We had pipi and paua - the latter as tender as good rump steak - for nibbles; chicken and vegetables richly roasted in the coal range for dinner; seafood chowder, pumpkin salad, bacon-and-egg pie and about a dozen other things for lunch the next day. As we ate, Lindsay made sure everybody was happy before he served himself.
It certainly whetted my appetite for eating the next night at Hippopotamus. But given the choice now, I would take Lindsay's cooking every time.

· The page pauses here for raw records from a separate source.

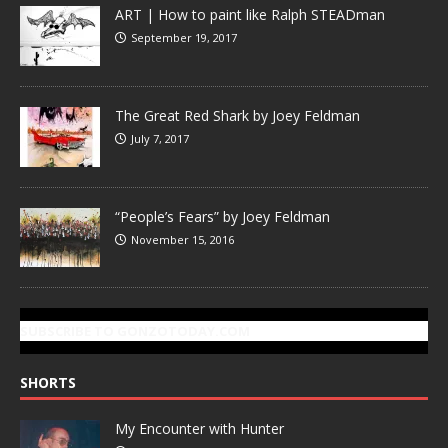
ART | How to paint like Ralph STEADman
September 19, 2017
The Great Red Shark by Joey Feldman
July 7, 2017
“People’s Fears” by Joey Feldman
November 15, 2016
SUBSCRIBE TO GONZOTODAY.COM
SHORTS
My Encounter with Hunter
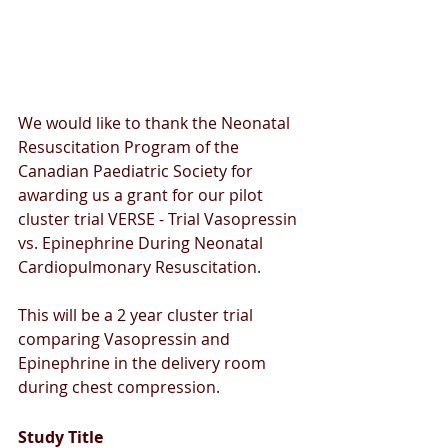
We would like to thank the Neonatal 
Resuscitation Program of the 
Canadian Paediatric Society for 
awarding us a grant for our pilot 
cluster trial VERSE - Trial Vasopressin 
vs. Epinephrine During Neonatal 
Cardiopulmonary Resuscitation.
This will be a 2 year cluster trial 
comparing Vasopressin and 
Epinephrine in the delivery room 
during chest compression. 
Study Title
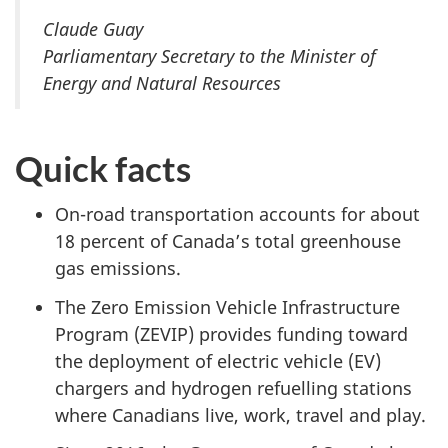
Claude Guay
Parliamentary Secretary to the Minister of
Energy and Natural Resources
Quick facts
On-road transportation accounts for about
18 percent of Canada’s total greenhouse
gas emissions.
The Zero Emission Vehicle Infrastructure
Program (ZEVIP) provides funding toward
the deployment of electric vehicle (EV)
chargers and hydrogen refuelling stations
where Canadians live, work, travel and play.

Hippopotamus is superbly located on the third floor of the Museum Hotel (the one that was wheeled across the road to make room for Te Papa), which is now called the Museum Art Hotel, with good reason: the lobby and public spaces constitute a free art gallery, whose treasures include several high-spec Italian motorcycles but are mainly devoted to some striking New Zealand art (Brent Wong, Nigel Brown, John Pule).

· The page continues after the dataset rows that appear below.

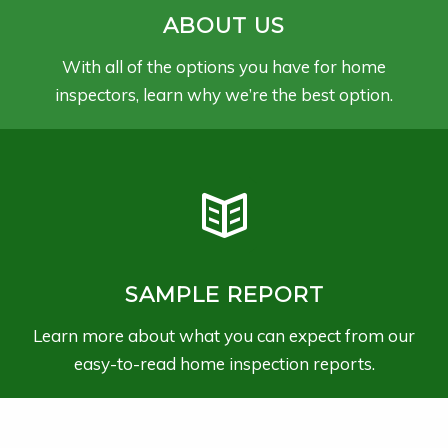
ABOUT US
With all of the options you have for home
inspectors, learn why we’re the best option.
SAMPLE REPORT
Learn more about what you can expect from our
easy-to-read home inspection reports.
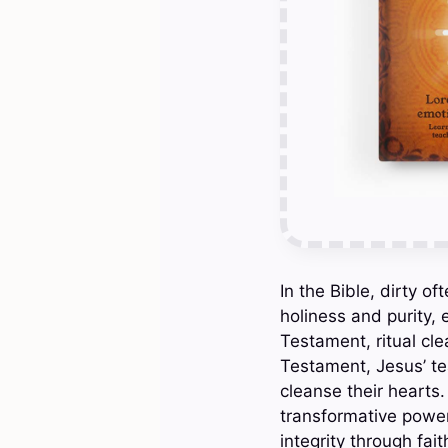
In the Bible, dirty of
holiness and purity,
Testament, ritual cle
Testament, Jesus’ tea
cleanse their hearts
transformative power 
integrity through fai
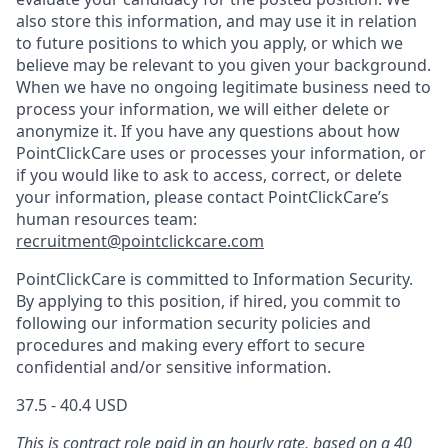
also store this information, and may use it in relation
to future positions to which you apply, or which we
believe may be relevant to you given your background.
When we have no ongoing legitimate business need to
process your information, we will either delete or
anonymize it. If you have any questions about how
PointClickCare uses or processes your information, or
if you would like to ask to access, correct, or delete
your information, please contact PointClickCare’s
human resources team:
recruitment@pointclickcare.com
PointClickCare is committed to Information Security.
By applying to this position, if hired, you commit to
following our information security policies and
procedures and making every effort to secure
confidential and/or sensitive information.
37.5 - 40.4 USD
This is contract role paid in an hourly rate, based on a 40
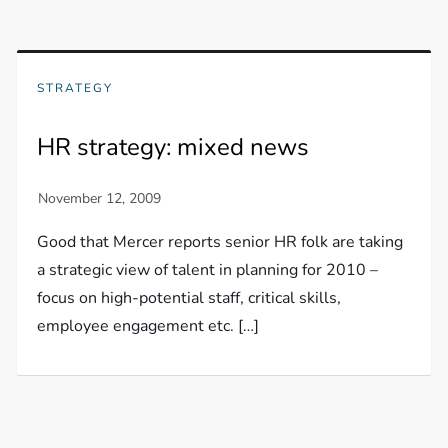
STRATEGY
HR strategy: mixed news
Good that Mercer reports senior HR folk are taking
a strategic view of talent in planning for 2010 –
focus on high-potential staff, critical skills,
employee engagement etc. […]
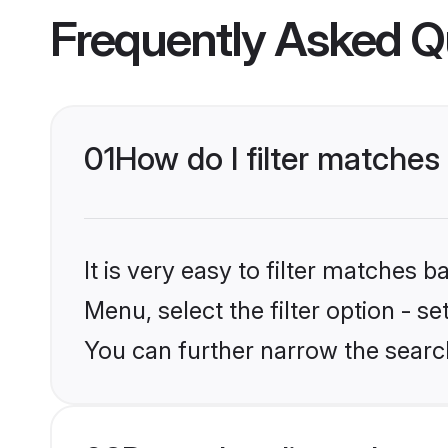
Frequently Asked Q
01
How do I filter matches 
It is very easy to filter matches 
Menu, select the filter option - s
You can further narrow the search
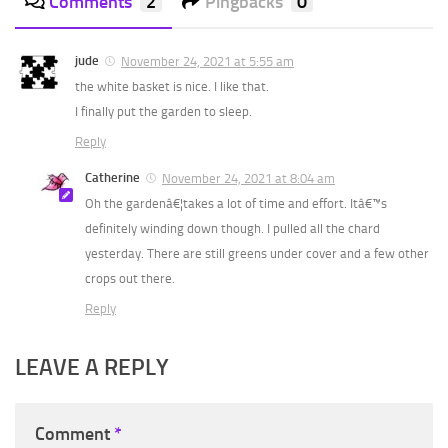
Comments
2
Pingbacks
0
jude
November 24, 2021 at 5:55 am
the white basket is nice. I like that.
I finally put the garden to sleep.
Reply
Catherine
November 24, 2021 at 8:04 am
Oh the gardenâ€¦takes a lot of time and effort. Itâ€™s
definitely winding down though. I pulled all the chard
yesterday. There are still greens under cover and a few other
crops out there.
Reply
LEAVE A REPLY
Comment
*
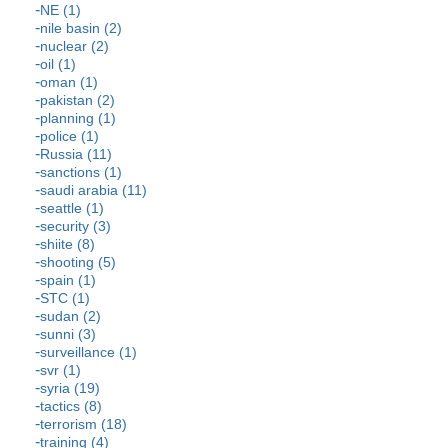
NE (1)
nile basin (2)
nuclear (2)
oil (1)
oman (1)
pakistan (2)
planning (1)
police (1)
Russia (11)
sanctions (1)
saudi arabia (11)
seattle (1)
security (3)
shiite (8)
shooting (5)
spain (1)
STC (1)
sudan (2)
sunni (3)
surveillance (1)
svr (1)
syria (19)
tactics (8)
terrorism (18)
training (4)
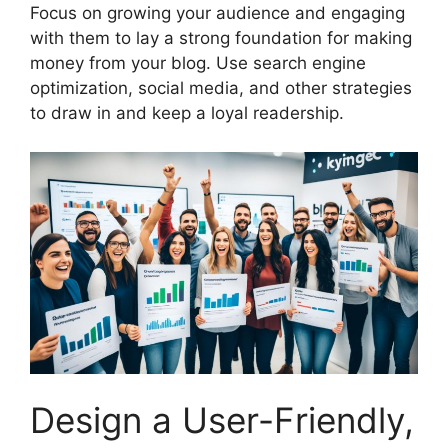
Focus on growing your audience and engaging
with them to lay a strong foundation for making
money from your blog. Use search engine
optimization, social media, and other strategies
to draw in and keep a loyal readership.
Design a User-Friendly,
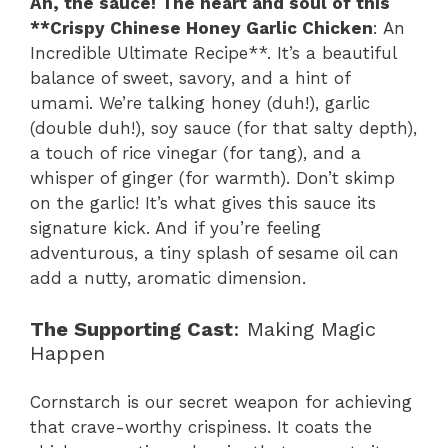
Ah, the sauce! The heart and soul of this
**Crispy Chinese Honey Garlic Chicken
: An
Incredible Ultimate Recipe**. It’s a beautiful
balance of sweet, savory, and a hint of
umami. We’re talking honey (duh!), garlic
(double duh!), soy sauce (for that salty depth),
a touch of rice vinegar (for tang), and a
whisper of ginger (for warmth). Don’t skimp
on the garlic! It’s what gives this sauce its
signature kick. And if you’re feeling
adventurous, a tiny splash of sesame oil can
add a nutty, aromatic dimension.
The Supporting Cast
: Making Magic
Happen
Cornstarch is our secret weapon for achieving
that crave-worthy crispiness. It coats the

It's a great introduction to the evening and the entry into the dining room is similarly dramatic. But most of what followed on the night we visited was ordinary or worse - astonishingly poor considering this was a Cuisine magazine restaurant of the year finalist last year.
Hippopotamus is perhaps an unfortunate name for a French restaurant, since it is the brand of a 150-strong chain of fast-food-style steakhouses in France that are more McDonald's than Cobb & Co. The Wellington place by contrast styles (and prices) itself as top-end fine dining.
There's nothing wrong with the room, which has a sparkling harbour view and a decor of old-world grandeur flecked with whimsical touches: a stuffed pheasant on an ornate sideboard; chandeliers and Chinese-lantern lampshades.
But the food, which started with cold bread rolls and a very ordinary amuse bouche of smoked eel pate, rarely impressed and often depressed.
The Professor chose a "signature dish" entree of Kikorangi tortellini (as designed, it included prosciutto, but was labelled vegetarian), and the inadvisability of using such a strong cheese was compounded when the pasta envelopes disintegrated at a touch and turned the whole thing into an ugly cheesy broth. The accompanying walnuts were well past fresh and all I can say of the microgreens is that they did not come from a potager.
My entree of braised pork cheeks was an odd concoction, dominated as it was by large cubes of apple jelly. The pork, compressed into small roulades, was tasty enough, but the plating, which scattered the meat, including tiny pieces of sweetbread, across a white expanse of porcelain, was irritatingly self-conscious and stopped the dish cohering into an intelligible whole.
Our mains, of lamb rump and beef rib were both expertly cooked but let down by details: the smear of sauce - sorry "absinthe jus" - was quite insufficient for the amount of lamb, the chips with the beef were pallid and the broccoli, hopelessly undercooked, sat in a pool of buttery water that looked like it came from a dishwasher. Of the desserts, the chocolate mousse pleased the Professor because it was so tasteless she couldn't bring herself to eat it and thus was spared an attack of post-chocolate remorse.
In short it was a meal quite devoid of what a Frenchman would call je ne sais quoi. Lindsay could teach them a thing or two, I tell you.
Need to know
Value: $$$
$ = $20-$40; $$ = 40-60; $$$ = $60+.
(Price guide reflects three courses for one person without drinks)
Also try
Ambeli in Majoribanks St and Matterhorn in Cuba St are reliable Wellington options.